● EXTRACTED ENTRIES:
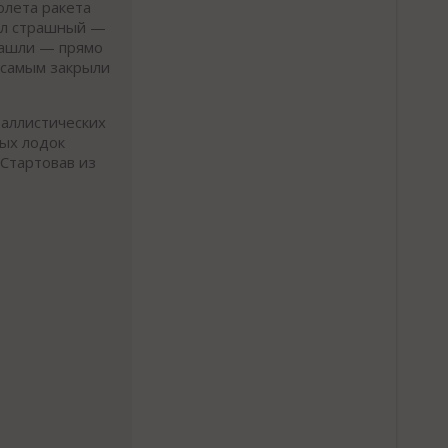
олета ракета
был страшный —
нашли — прямо
 самым закрыли
баллистических
ных лодок
 Стартовав из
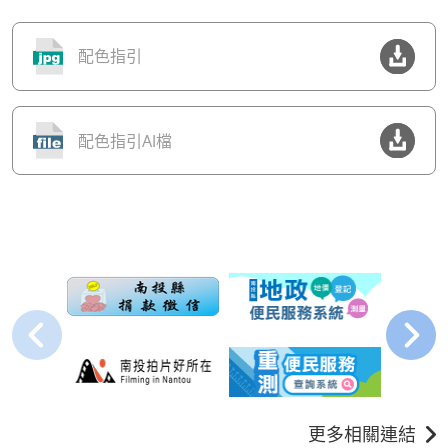
配色指引
配色指引AI檔
更多相關連結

● EXERCISE DETAILS:
Copy every line of text from the records, unchanged, leaving the pictures out of your answer.

● SOLVED EXERCISE:
олета ракета
был страшный —
нашли — прямо
 самым закрыли
баллистических
ных лодок
 Стартовав из
配色指引
配色指引AI檔
更多相關連結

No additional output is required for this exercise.